Dog News had an article, and I chased down the website after being prompted by a friend, so here it is: National Association of Canine Scent Work, inventors of the sport of K9 Nose Work.
It's an interesting sort of thing: training scent detection without having to use cadaver, which is icky and often requires some legal reason to have it, or drugs, which require a DEA certificate of some kind (I've asked, and had no answer, how one gets certified). Instead you go to your friendly local holistic-goods store, pick up a vial each of sweet birch and clove and a scattering of aniseeds, and you're good to go.
Of course, all three scents are quite penetrating, and my house now smells of birch beer. Luckily I like birch beer.

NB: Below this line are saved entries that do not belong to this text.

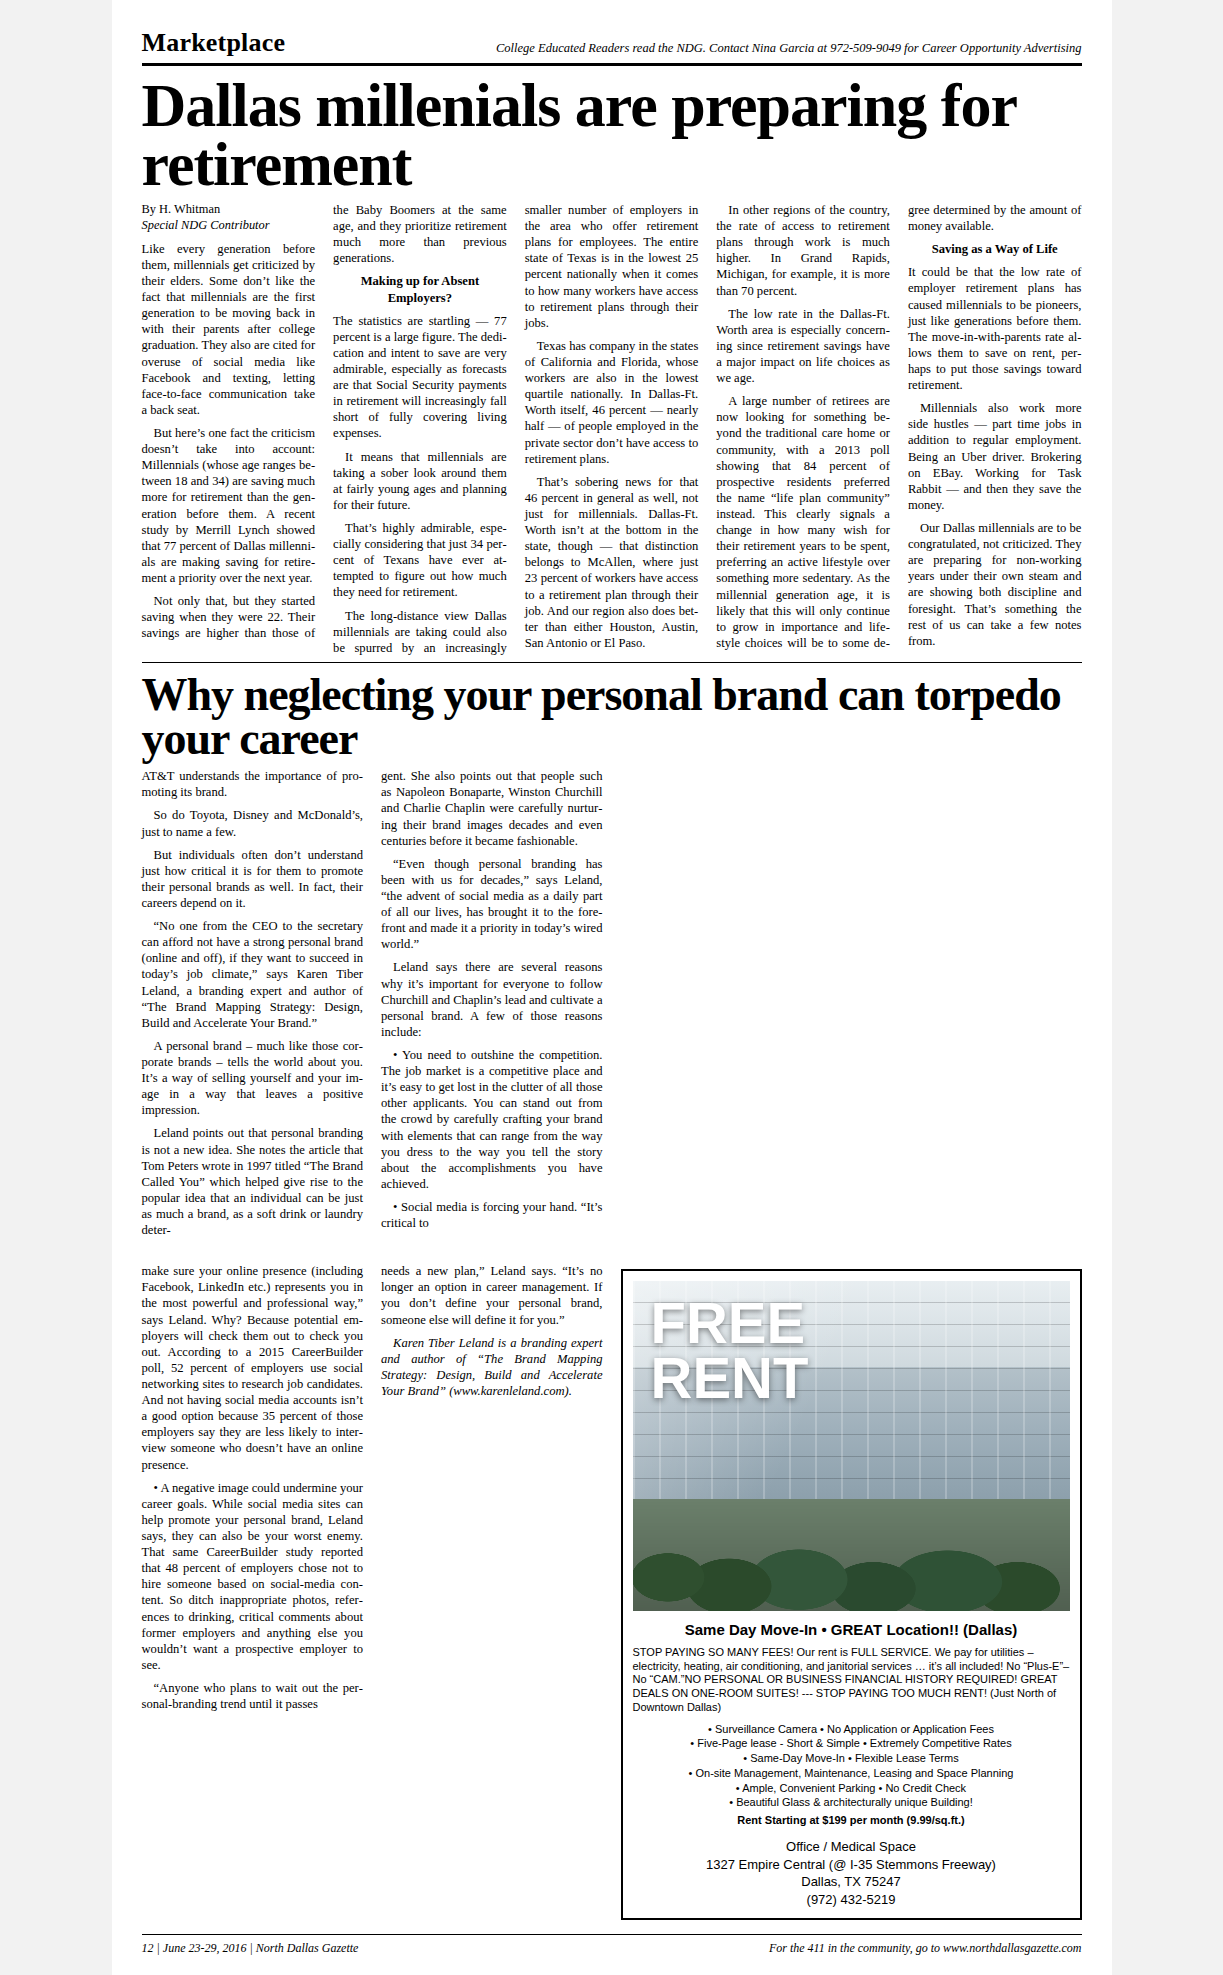Marketplace
College Educated Readers read the NDG. Contact Nina Garcia at 972-509-9049 for Career Opportunity Advertising
Dallas millenials are preparing for retirement
By H. Whitman
Special NDG Contributor
Like every generation before them, millennials get criticized by their elders. Some don’t like the fact that millennials are the first generation to be moving back in with their parents after college graduation. They also are cited for overuse of social media like Facebook and texting, letting face-to-face communication take a back seat.
But here’s one fact the criticism doesn’t take into account: Millennials (whose age ranges between 18 and 34) are saving much more for retirement than the generation before them. A recent study by Merrill Lynch showed that 77 percent of Dallas millennials are making saving for retirement a priority over the next year.
Not only that, but they started saving when they were 22. Their savings are higher than those of the Baby Boomers at the same age, and they prioritize retirement much more than previous generations.
Making up for Absent Employers?
The statistics are startling — 77 percent is a large figure. The dedication and intent to save are very admirable, especially as forecasts are that Social Security payments in retirement will increasingly fall short of fully covering living expenses.
It means that millennials are taking a sober look around them at fairly young ages and planning for their future.
That’s highly admirable, especially considering that just 34 percent of Texans have ever attempted to figure out how much they need for retirement.
The long-distance view Dallas millennials are taking could also be spurred by an increasingly smaller number of employers in the area who offer retirement plans for employees. The entire state of Texas is in the lowest 25 percent nationally when it comes to how many workers have access to retirement plans through their jobs.
Texas has company in the states of California and Florida, whose workers are also in the lowest quartile nationally. In Dallas-Ft. Worth itself, 46 percent — nearly half — of people employed in the private sector don’t have access to retirement plans.
That’s sobering news for that 46 percent in general as well, not just for millennials. Dallas-Ft. Worth isn’t at the bottom in the state, though — that distinction belongs to McAllen, where just 23 percent of workers have access to a retirement plan through their job. And our region also does better than either Houston, Austin, San Antonio or El Paso.
In other regions of the country, the rate of access to retirement plans through work is much higher. In Grand Rapids, Michigan, for example, it is more than 70 percent.
The low rate in the Dallas-Ft. Worth area is especially concerning since retirement savings have a major impact on life choices as we age.
A large number of retirees are now looking for something beyond the traditional care home or community, with a 2013 poll showing that 84 percent of prospective residents preferred the name “life plan community” instead. This clearly signals a change in how many wish for their retirement years to be spent, preferring an active lifestyle over something more sedentary. As the millennial generation age, it is likely that this will only continue to grow in importance and lifestyle choices will be to some degree determined by the amount of money available.
Saving as a Way of Life
It could be that the low rate of employer retirement plans has caused millennials to be pioneers, just like generations before them. The move-in-with-parents rate allows them to save on rent, perhaps to put those savings toward retirement.
Millennials also work more side hustles — part time jobs in addition to regular employment. Being an Uber driver. Brokering on EBay. Working for Task Rabbit — and then they save the money.
Our Dallas millennials are to be congratulated, not criticized. They are preparing for non-working years under their own steam and are showing both discipline and foresight. That’s something the rest of us can take a few notes from.
Why neglecting your personal brand can torpedo your career
AT&T understands the importance of promoting its brand.
So do Toyota, Disney and McDonald’s, just to name a few.
But individuals often don’t understand just how critical it is for them to promote their personal brands as well. In fact, their careers depend on it.
“No one from the CEO to the secretary can afford not have a strong personal brand (online and off), if they want to succeed in today’s job climate,” says Karen Tiber Leland, a branding expert and author of “The Brand Mapping Strategy: Design, Build and Accelerate Your Brand.”
A personal brand – much like those corporate brands – tells the world about you. It’s a way of selling yourself and your image in a way that leaves a positive impression.
Leland points out that personal branding is not a new idea. She notes the article that Tom Peters wrote in 1997 titled “The Brand Called You” which helped give rise to the popular idea that an individual can be just as much a brand, as a soft drink or laundry deter-
gent. She also points out that people such as Napoleon Bonaparte, Winston Churchill and Charlie Chaplin were carefully nurturing their brand images decades and even centuries before it became fashionable.
“Even though personal branding has been with us for decades,” says Leland, “the advent of social media as a daily part of all our lives, has brought it to the forefront and made it a priority in today’s wired world.”
Leland says there are several reasons why it’s important for everyone to follow Churchill and Chaplin’s lead and cultivate a personal brand. A few of those reasons include:
• You need to outshine the competition. The job market is a competitive place and it’s easy to get lost in the clutter of all those other applicants. You can stand out from the crowd by carefully crafting your brand with elements that can range from the way you dress to the way you tell the story about the accomplishments you have achieved.
• Social media is forcing your hand. “It’s critical to
make sure your online presence (including Facebook, LinkedIn etc.) represents you in the most powerful and professional way,” says Leland. Why? Because potential employers will check them out to check you out. According to a 2015 CareerBuilder poll, 52 percent of employers use social networking sites to research job candidates. And not having social media accounts isn’t a good option because 35 percent of those employers say they are less likely to interview someone who doesn’t have an online presence.
• A negative image could undermine your career goals. While social media sites can help promote your personal brand, Leland says, they can also be your worst enemy. That same CareerBuilder study reported that 48 percent of employers chose not to hire someone based on social-media content. So ditch inappropriate photos, references to drinking, critical comments about former employers and anything else you wouldn’t want a prospective employer to see.
“Anyone who plans to wait out the personal-branding trend until it passes
needs a new plan,” Leland says. “It’s no longer an option in career management. If you don’t define your personal brand, someone else will define it for you.”
Karen Tiber Leland is a branding expert and author of “The Brand Mapping Strategy: Design, Build and Accelerate Your Brand” (www.karenleland.com).
FREE
RENT
Same Day Move-In • GREAT Location!! (Dallas)
STOP PAYING SO MANY FEES! Our rent is FULL SERVICE. We pay for utilities – electricity, heating, air conditioning, and janitorial services … it’s all included! No “Plus-E”– No “CAM.”NO PERSONAL OR BUSINESS FINANCIAL HISTORY REQUIRED! GREAT DEALS ON ONE-ROOM SUITES! --- STOP PAYING TOO MUCH RENT! (Just North of Downtown Dallas)
• Surveillance Camera • No Application or Application Fees
• Five-Page lease - Short & Simple • Extremely Competitive Rates
• Same-Day Move-In • Flexible Lease Terms
• On-site Management, Maintenance, Leasing and Space Planning
• Ample, Convenient Parking • No Credit Check
• Beautiful Glass & architecturally unique Building!
Rent Starting at $199 per month (9.99/sq.ft.)
Office / Medical Space
1327 Empire Central (@ I-35 Stemmons Freeway)
Dallas, TX 75247
(972) 432-5219
12 | June 23-29, 2016 | North Dallas Gazette
For the 411 in the community, go to www.northdallasgazette.com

I have a gauze pad saturated with all three odors sealed in a baggie, inside a box, inside another baggie which also contains the original bottles and seeds. The dogs are enjoying the find-the-pad game.

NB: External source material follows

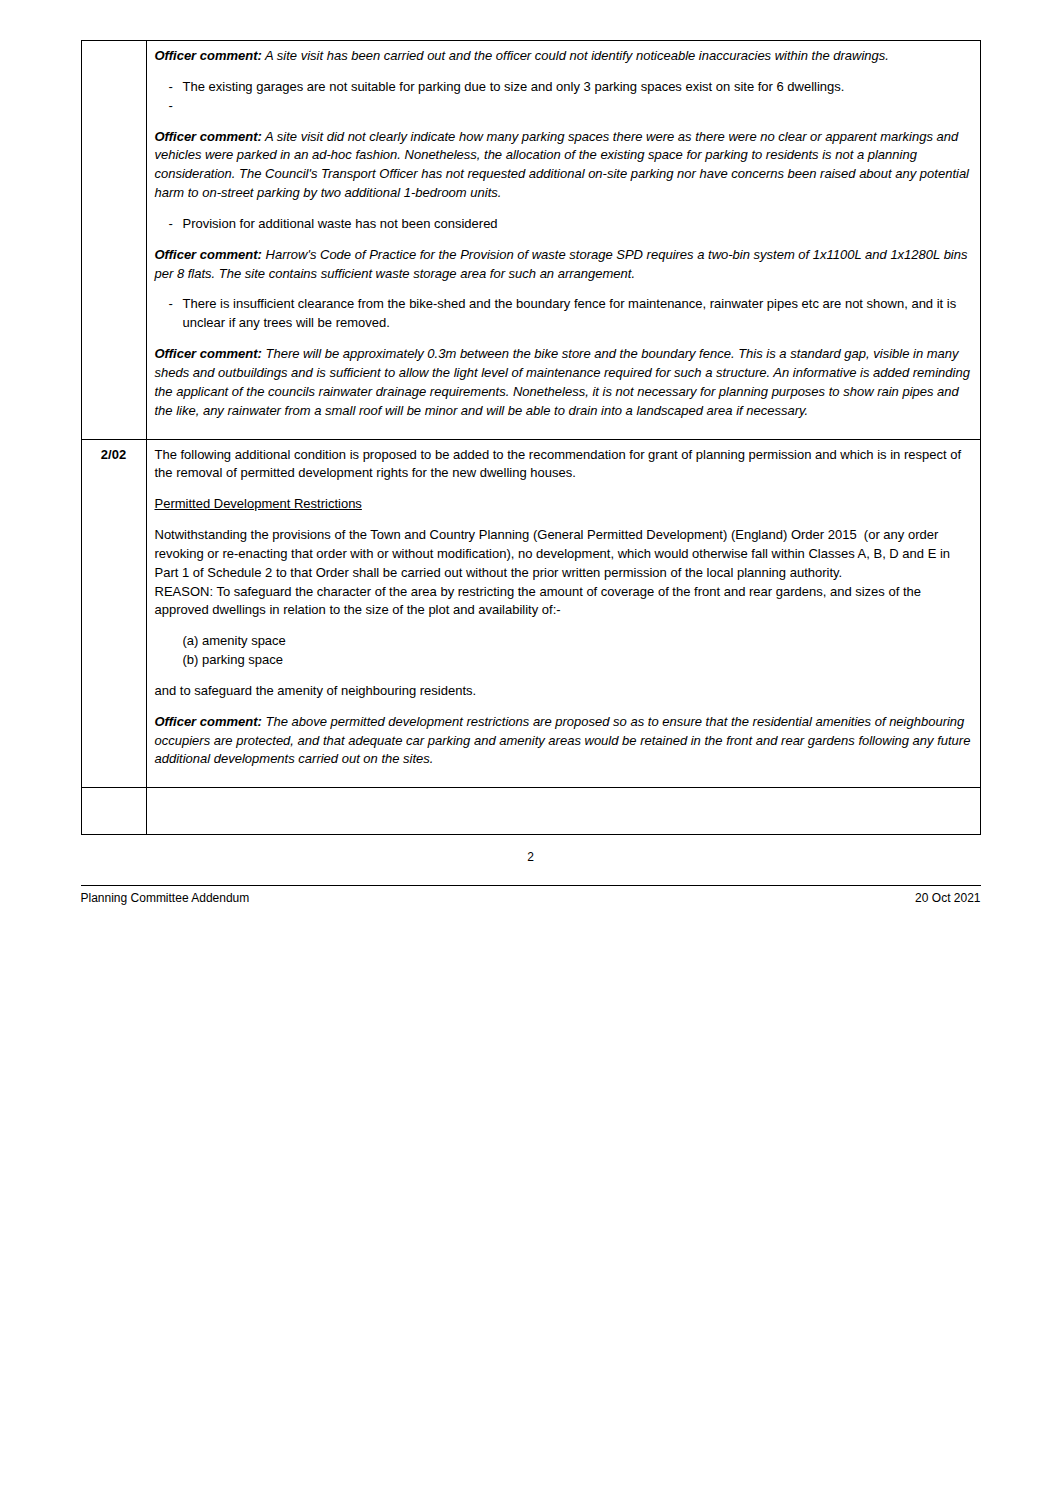| | Officer comment: A site visit has been carried out and the officer could not identify noticeable inaccuracies within the drawings. The existing garages are not suitable for parking due to size and only 3 parking spaces exist on site for 6 dwellings. Officer comment: A site visit did not clearly indicate how many parking spaces there were as there were no clear or apparent markings and vehicles were parked in an ad-hoc fashion. Nonetheless, the allocation of the existing space for parking to residents is not a planning consideration. The Council's Transport Officer has not requested additional on-site parking nor have concerns been raised about any potential harm to on-street parking by two additional 1-bedroom units. Provision for additional waste has not been considered Officer comment: Harrow's Code of Practice for the Provision of waste storage SPD requires a two-bin system of 1x1100L and 1x1280L bins per 8 flats. The site contains sufficient waste storage area for such an arrangement. There is insufficient clearance from the bike-shed and the boundary fence for maintenance, rainwater pipes etc are not shown, and it is unclear if any trees will be removed. Officer comment: There will be approximately 0.3m between the bike store and the boundary fence. This is a standard gap, visible in many sheds and outbuildings and is sufficient to allow the light level of maintenance required for such a structure. An informative is added reminding the applicant of the councils rainwater drainage requirements. Nonetheless, it is not necessary for planning purposes to show rain pipes and the like, any rainwater from a small roof will be minor and will be able to drain into a landscaped area if necessary. |
| 2/02 | The following additional condition is proposed to be added to the recommendation for grant of planning permission and which is in respect of the removal of permitted development rights for the new dwelling houses. Permitted Development Restrictions Notwithstanding the provisions of the Town and Country Planning (General Permitted Development) (England) Order 2015 (or any order revoking or re-enacting that order with or without modification), no development, which would otherwise fall within Classes A, B, D and E in Part 1 of Schedule 2 to that Order shall be carried out without the prior written permission of the local planning authority. REASON: To safeguard the character of the area by restricting the amount of coverage of the front and rear gardens, and sizes of the approved dwellings in relation to the size of the plot and availability of:- (a) amenity space (b) parking space and to safeguard the amenity of neighbouring residents. Officer comment: The above permitted development restrictions are proposed so as to ensure that the residential amenities of neighbouring occupiers are protected, and that adequate car parking and amenity areas would be retained in the front and rear gardens following any future additional developments carried out on the sites. |
2
Planning Committee Addendum 20 Oct 2021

According to the Dog News article, the organization trainers teach the dogs to hunt for treats first, then pair the treats with the target scent (they start with just birch), then remove the treats. They say "On average, most teams train for at least one year prior to entering their first NACSW sanctioned trial."
I'm doing it differently, teaching my dogs that when they sniff the baggie, and they are curious sorts every one, they should sit. If they find the open baggie, they should sniff and sit. When they do, they get a treat. As I said, the baggie contains all three scents. My logic is, you can train a cadaver dog on as complete a sample as possible, then expect him to figure out that just bone, just fat, or just skin also all count. It may take longer to get the dogs to alert on birch alone than with their method, but they'll be doing aniseed every bit as soon.
So far, all of them, even the old geezer whose nose and ears are both getting iffy, are getting the hang of sniff-and-sit. Bruce even chased the baggie on a fling across the kitchen and poked his nose in, then sat wagging like mad and waiting for his goodie. This is, mind you, after three weeks of erratic training. I think they'll be able to do all three scents separately or together in a fairly short time, and then we can take the show on the road, into the cars, into the sheds, and everywhere else we can think to work. For now we're just working on go, sniff, sit as though this is an obedience combination.